EXERCISE AIM: Can you change "absolute pixels" to "image pixels" everywhere in the items below, keep everything else the same, and leave out the pictures?

+++ PROVIDED INFORMATION +++

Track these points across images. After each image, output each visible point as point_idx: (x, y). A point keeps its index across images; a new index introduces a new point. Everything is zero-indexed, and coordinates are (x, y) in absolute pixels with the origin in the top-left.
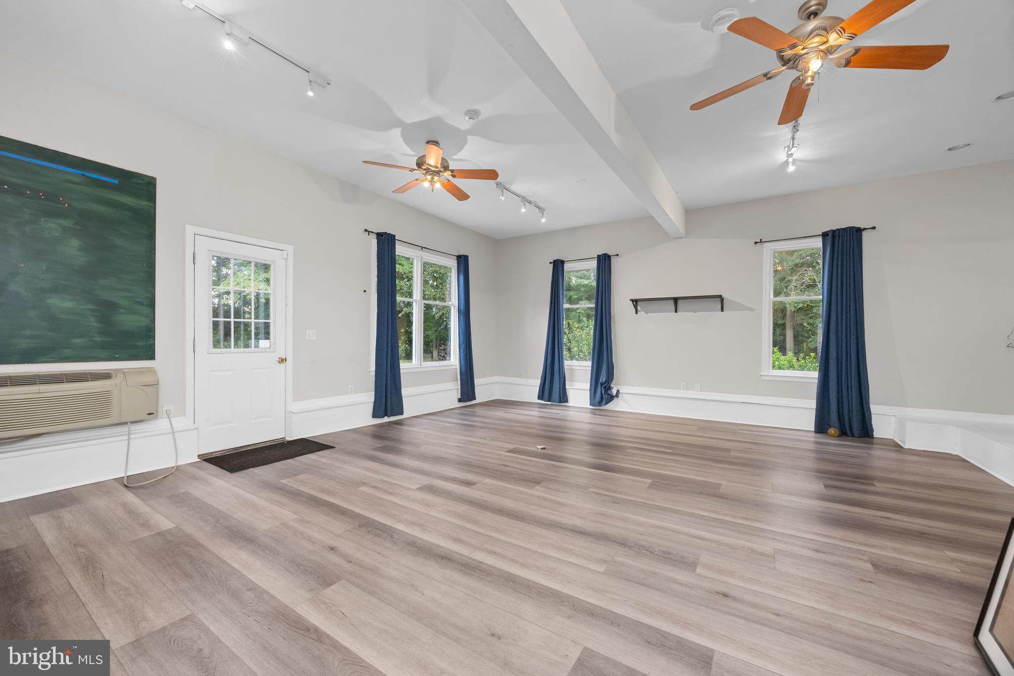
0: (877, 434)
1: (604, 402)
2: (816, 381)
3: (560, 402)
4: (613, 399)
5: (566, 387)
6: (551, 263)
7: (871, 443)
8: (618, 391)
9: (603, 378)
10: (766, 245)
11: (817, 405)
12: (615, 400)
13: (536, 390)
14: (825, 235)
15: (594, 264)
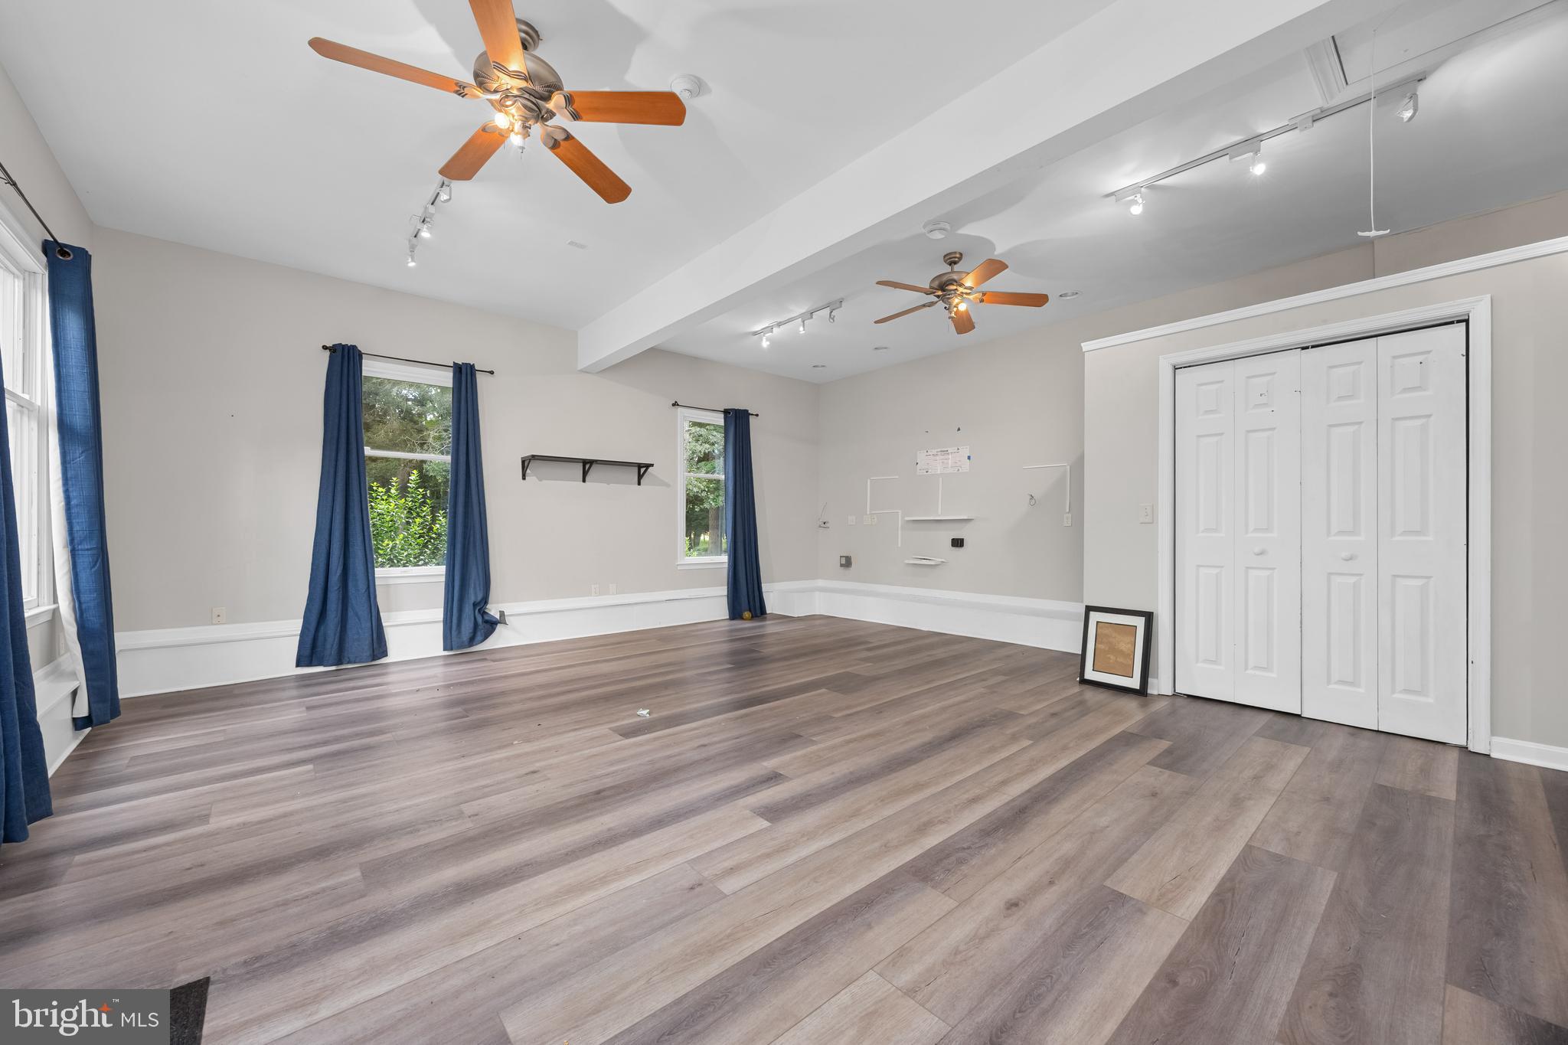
0: (768, 611)
1: (479, 637)
2: (726, 566)
3: (373, 660)
4: (493, 630)
5: (384, 624)
6: (325, 348)
7: (765, 619)
8: (502, 614)
9: (473, 596)
10: (680, 409)
11: (728, 591)
12: (499, 627)
13: (291, 647)
14: (726, 412)
15: (447, 379)
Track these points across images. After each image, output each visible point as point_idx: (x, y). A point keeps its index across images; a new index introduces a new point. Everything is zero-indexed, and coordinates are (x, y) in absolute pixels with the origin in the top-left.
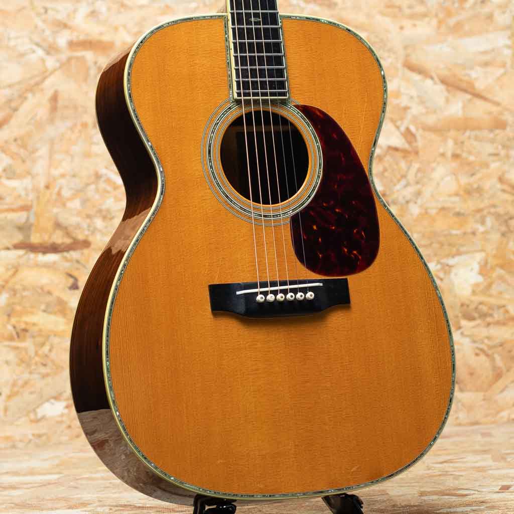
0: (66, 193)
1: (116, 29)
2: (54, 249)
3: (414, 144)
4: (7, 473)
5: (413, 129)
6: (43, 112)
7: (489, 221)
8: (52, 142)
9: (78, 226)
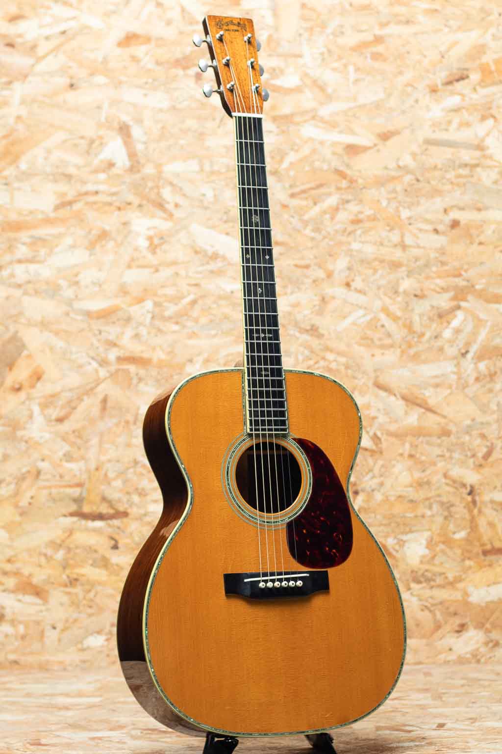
0: (111, 475)
1: (154, 349)
2: (101, 517)
3: (380, 446)
4: (61, 694)
5: (379, 434)
6: (96, 411)
7: (435, 507)
8: (101, 435)
9: (119, 501)
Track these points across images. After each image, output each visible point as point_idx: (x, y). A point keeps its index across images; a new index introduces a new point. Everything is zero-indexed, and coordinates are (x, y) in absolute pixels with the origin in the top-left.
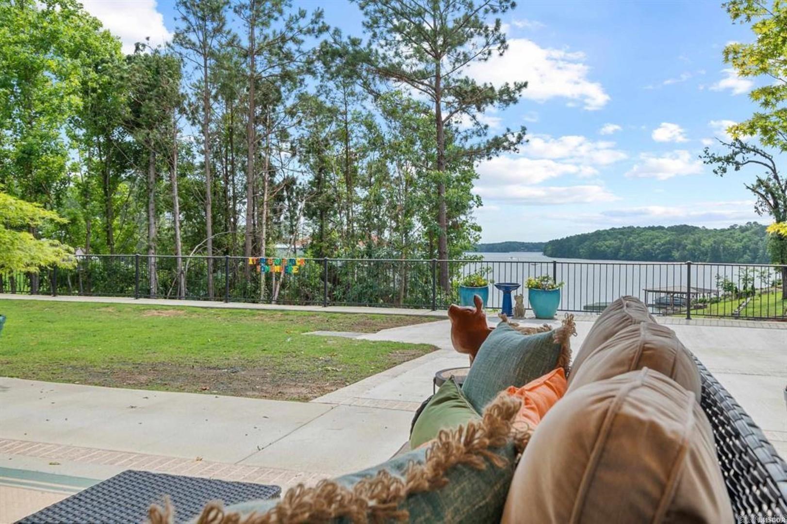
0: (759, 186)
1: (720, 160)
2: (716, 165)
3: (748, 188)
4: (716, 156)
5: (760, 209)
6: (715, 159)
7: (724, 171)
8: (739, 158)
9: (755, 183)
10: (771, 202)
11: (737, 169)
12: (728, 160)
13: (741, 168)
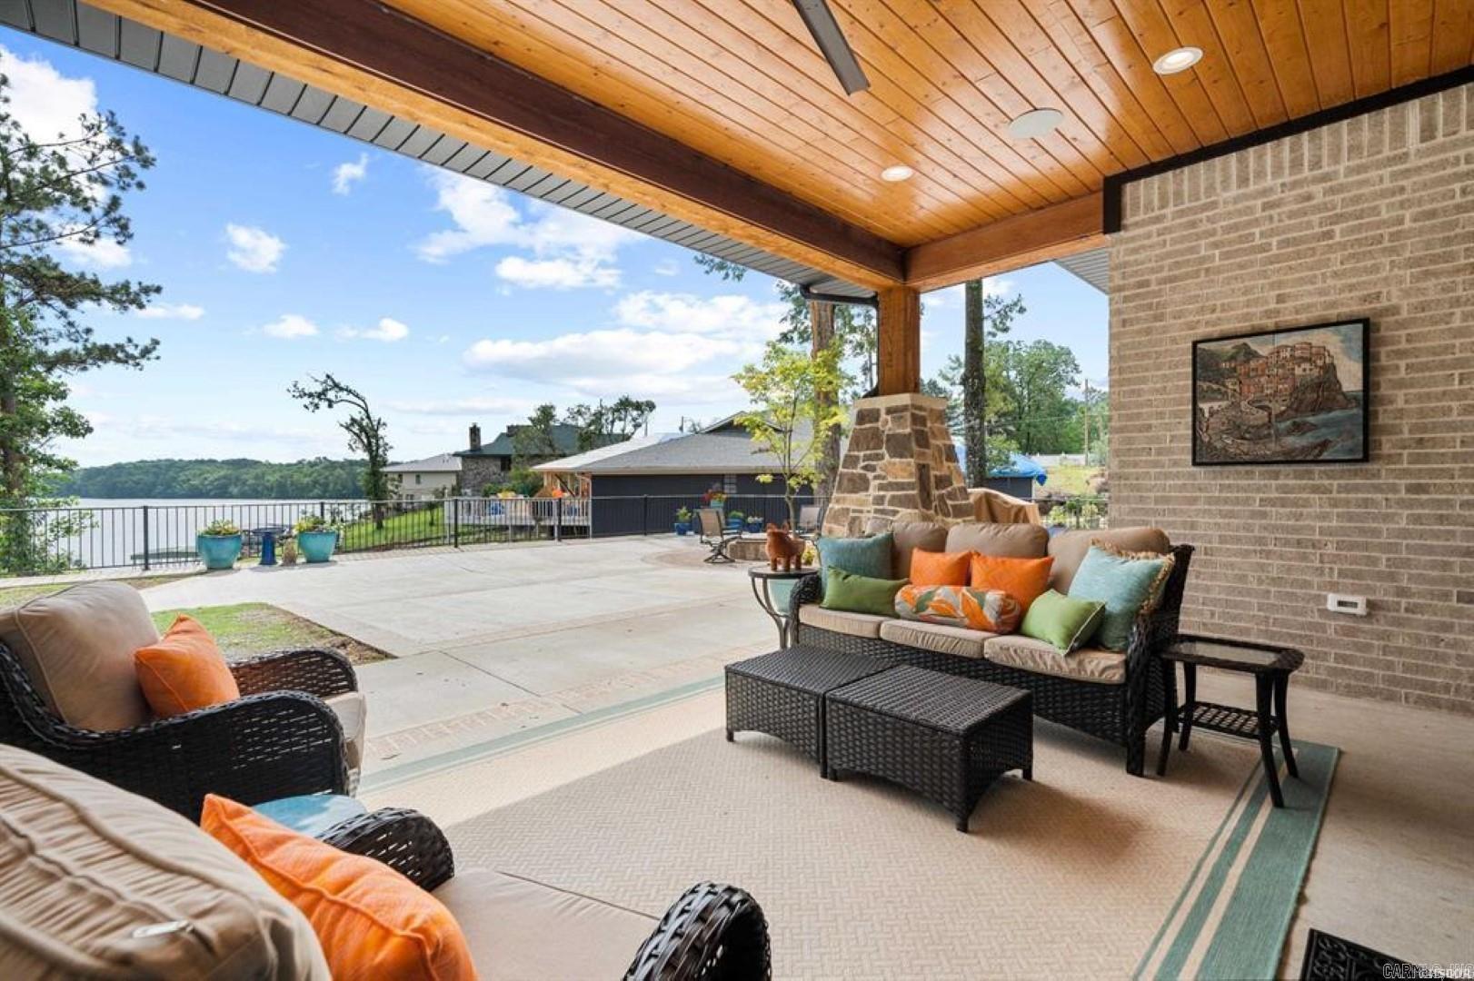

+++

PROBLEM SOLUTION:
Track these points across images. After each image, output each visible point as point_idx: (x, y). A point keeps its index across images; a new index introduces a new point. Everything is zero-indexed, and coordinates are (x, y) in image pixels with the origin in the top-left.
0: (877, 434)
1: (604, 402)
2: (816, 381)
3: (560, 402)
4: (613, 399)
5: (566, 387)
6: (551, 263)
7: (871, 443)
8: (618, 391)
9: (603, 378)
10: (766, 245)
11: (817, 405)
12: (615, 400)
13: (536, 390)
14: (825, 235)
15: (594, 264)
0: (768, 611)
1: (479, 637)
2: (726, 566)
3: (373, 660)
4: (493, 630)
5: (384, 624)
6: (325, 348)
7: (765, 619)
8: (502, 614)
9: (473, 596)
10: (680, 409)
11: (728, 591)
12: (499, 627)
13: (291, 647)
14: (726, 412)
15: (447, 379)
Track these points across images. After each image, output each visible point as point_idx: (x, y). A point keeps its index across images; a new index introduces a new point. Everything is zero-indexed, and coordinates are (x, y) in image pixels with the origin in the top-left.
0: (66, 193)
1: (116, 29)
2: (54, 249)
3: (414, 144)
4: (7, 473)
5: (413, 129)
6: (43, 112)
7: (489, 221)
8: (52, 142)
9: (78, 226)
0: (111, 475)
1: (154, 349)
2: (101, 517)
3: (380, 446)
4: (61, 694)
5: (379, 434)
6: (96, 411)
7: (435, 507)
8: (101, 435)
9: (119, 501)
Track these points across images. After each image, output each visible point as point_idx: (x, y). A point keeps its index across images; a new index introduces a new point. Everything is zero-indexed, and coordinates are (x, y) in image pixels with the origin in the top-left.
0: (759, 186)
1: (720, 160)
2: (716, 165)
3: (748, 188)
4: (716, 156)
5: (760, 209)
6: (715, 159)
7: (724, 171)
8: (739, 158)
9: (755, 183)
10: (771, 202)
11: (737, 169)
12: (728, 160)
13: (741, 168)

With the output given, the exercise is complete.